The Eurasier, as specified in the Interim Breed Standard of the UK Kennel Club, is first and foremost a 'devoted family companion'. Eurasiers generally form a strong bond with the whole family, rather than just one person, and they love being with their humans - night and day! Eurasiers are described in the UK Breed Standard as being 'self assured, calm, and of even temperament'; the FCI Standard adds 'even tempered with high resistance against any provocation'. This means they are generally very good with children and other animals whom they regard as part of 'their pack'; indeed, they often seem to have a special affinity with babies and toddlers. (As with any breed, however, small children should always be supervised when dogs are around).
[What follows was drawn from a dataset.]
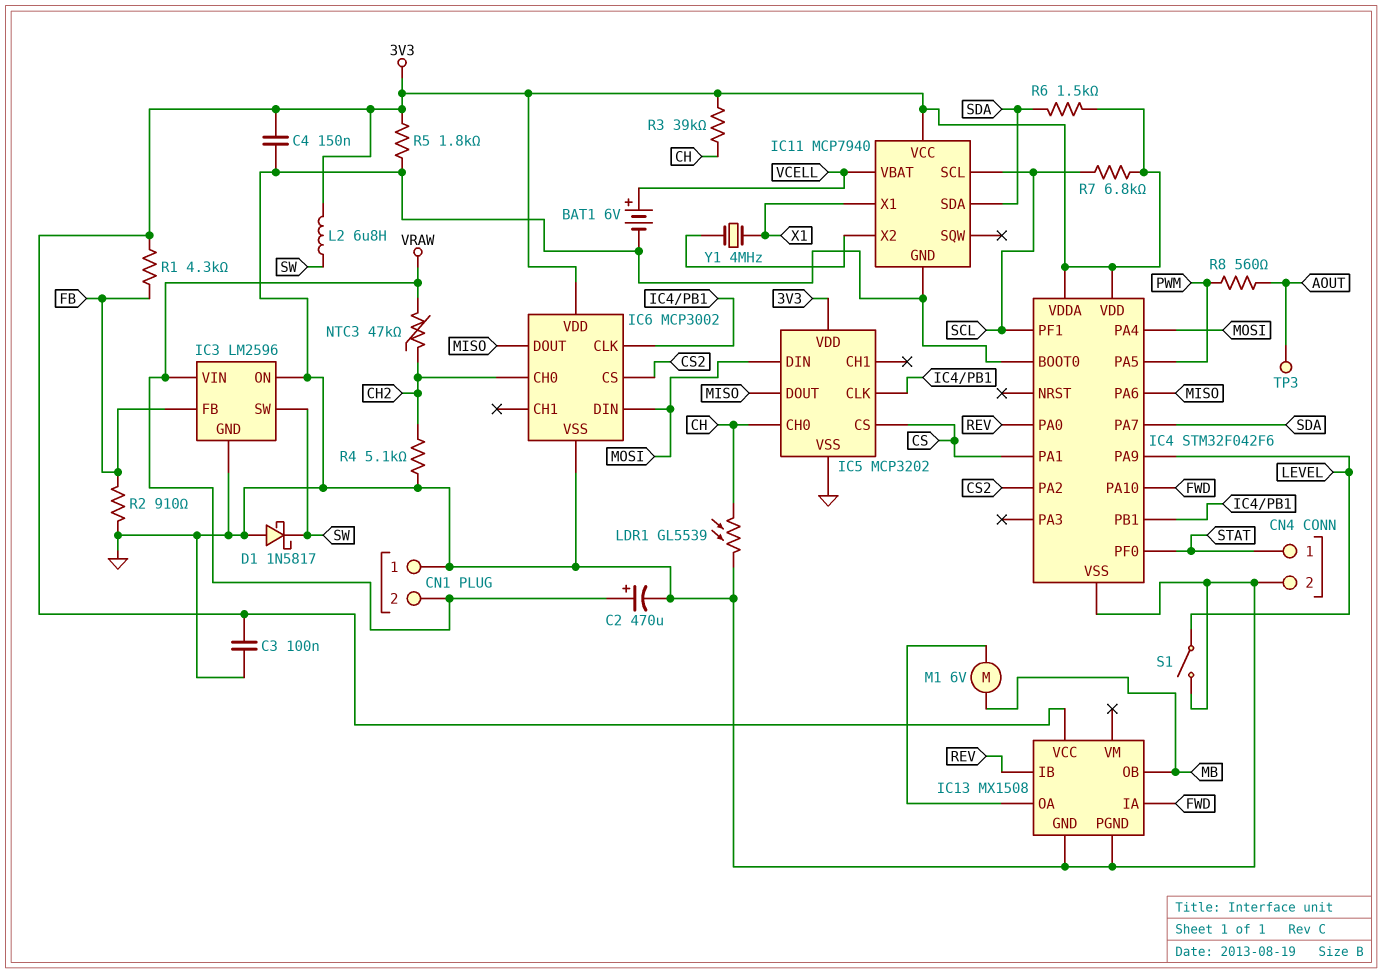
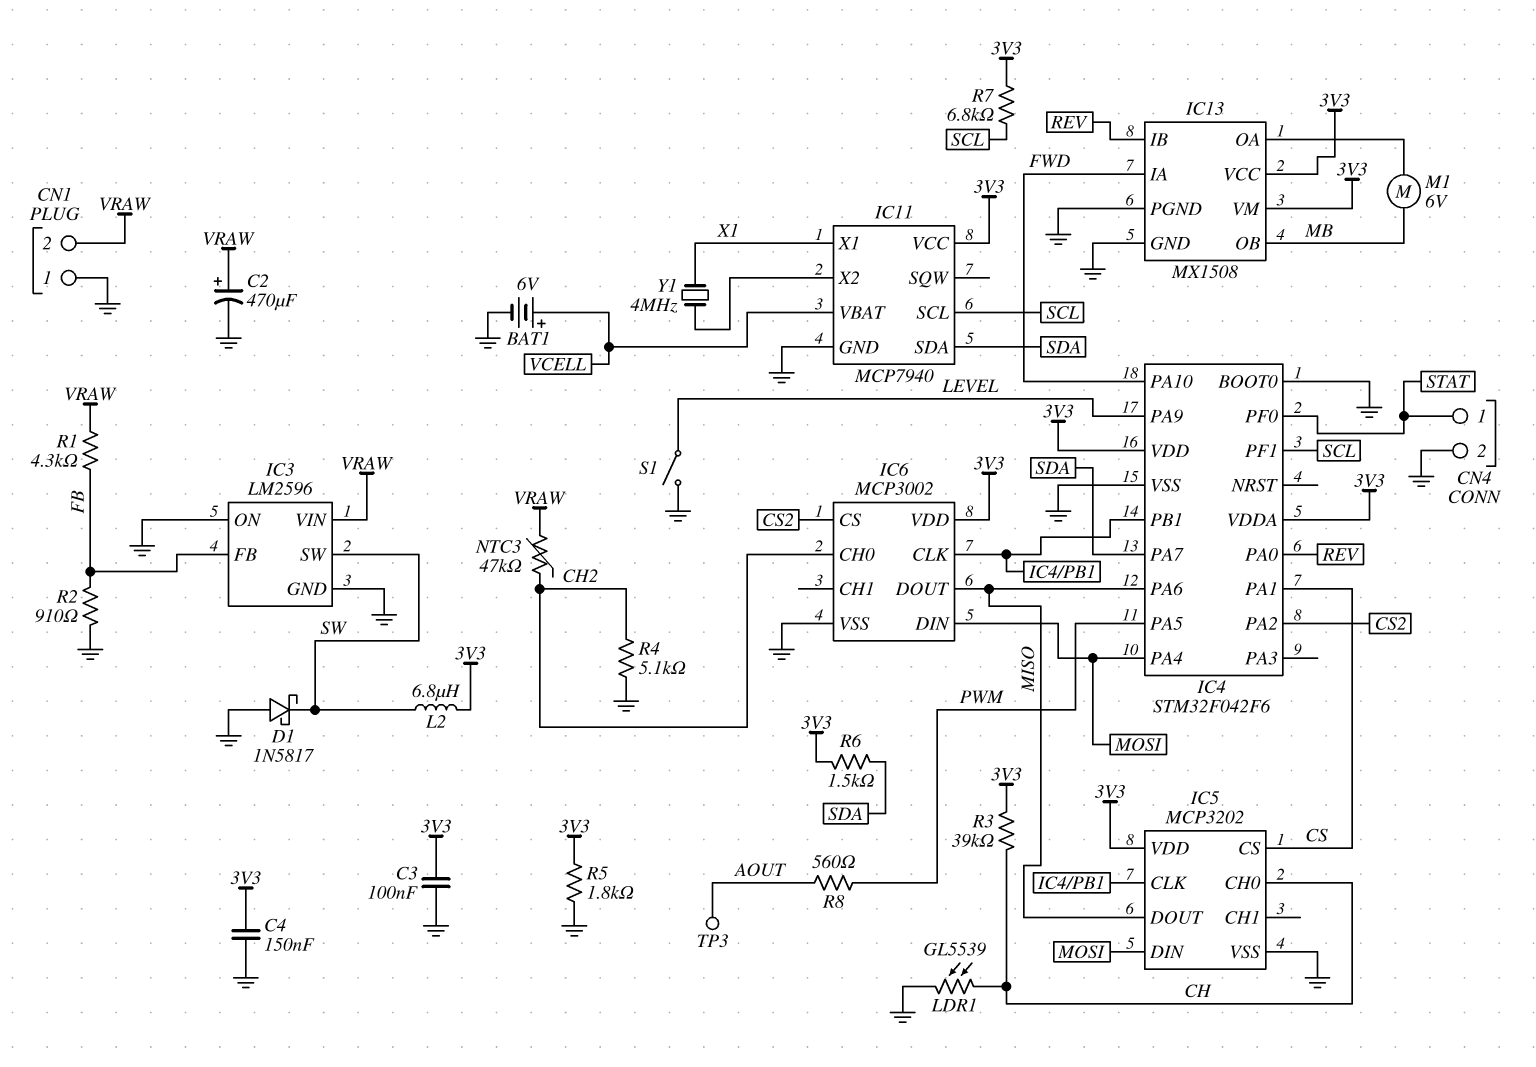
IC13 pin VM: none -> 3V3
R1: 4.3k (3V3, FB) -> 4.3k (FB, VRAW)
Another typical characteristic of Eurasiers is that they are 'reserved with strangers, without any signs of aggression'. However, because the Eurasier is a relatively new breed, and because of its three different ancestors, there tends to be more variation among individual dogs than there does in many other breeds, and this is one trait that varies considerably. Most Eurasiers will take a while 'making up their mind' when they meet a new person. They may back away initially, especially if the stranger reaches out to touch them. This doesn't mean they're fearful or shy - just that they prefer to greet unfamiliar people on their own terms and in their own time. Other Eurasiers may sniff the newcomer and then show little interest, while others still are a lot more extravert and friendly.
This reserve can be explained by the fact that the Eurasier is a breed, who truly 'grows up' like their ancestor, the wolf. Puppies always approach new situations and people with interest, unless they have had a bad experience. This changes when a dog or wolf grows up and a natural reserve is the consequence. Most gundog and herding breeds were selectively bred to remain 'permanent puppies' as this makes them more dependent and easier to train
Most Eurasiers are 'watchful and alert without being noisy' (FCI Standard), which makes them good watchdogs - but NOT good guard dogs. They will typically bark a short warning to their 'pack' when someone approaches the house, for example, but will quickly settle down again if they are satisfied there is no real threat. Some Eurasiers bark more than others.
The FCI Standard states that Eurasiers have 'no hunting instinct' - but some owners know better! This is another characteristic that varies considerably from one dog to another: some get very excited at the smell or sight of rabbits and squirrels and will happily chase them if allowed to, while others show little interest.
Eurasiers are intelligent, quick to learn, and generally keen to please their owners. This makes them quite easy and rewarding to train. However, like most Spitz breeds, they do have a degree of independence, and this may manifest itself as appearing to 'go deaf' at times when they are doing something that they consider to be more interesting than what YOU want them to do! Again, this varies from dog to dog; some Eurasiers do well at Obedience and Heelwork to Music, while many enjoy Agility. Generally, though, Eurasiers don't like doing exercises that are very repetitive, and this needs to be taken into account in training. Calm and consistent training is the key to success with Eurasiers; nothing is achieved by being harsh.
As a breed, Eurasiers tend not to eat a huge amount. Many are rather fussy when it comes to food, and some can be quite picky eaters. This is generally not something to worry about, as long as the dog is getting a balanced diet and is within the correct weight range for its age. Some Eurasiers are notorious for being messy drinkers!
If Eurasiers had a motto, it may well be 'Enjoy life to the fullest!' One of the greatest pleasures of living with this breed is their happy-go-lucky, game-for-everything nature. Whether lazing at your feet, accompanying you on a long hike, or romping with their doggy friends, Eurasiers exude a sense of well-being and 'joie de vivre' which rarely fails to make you smile!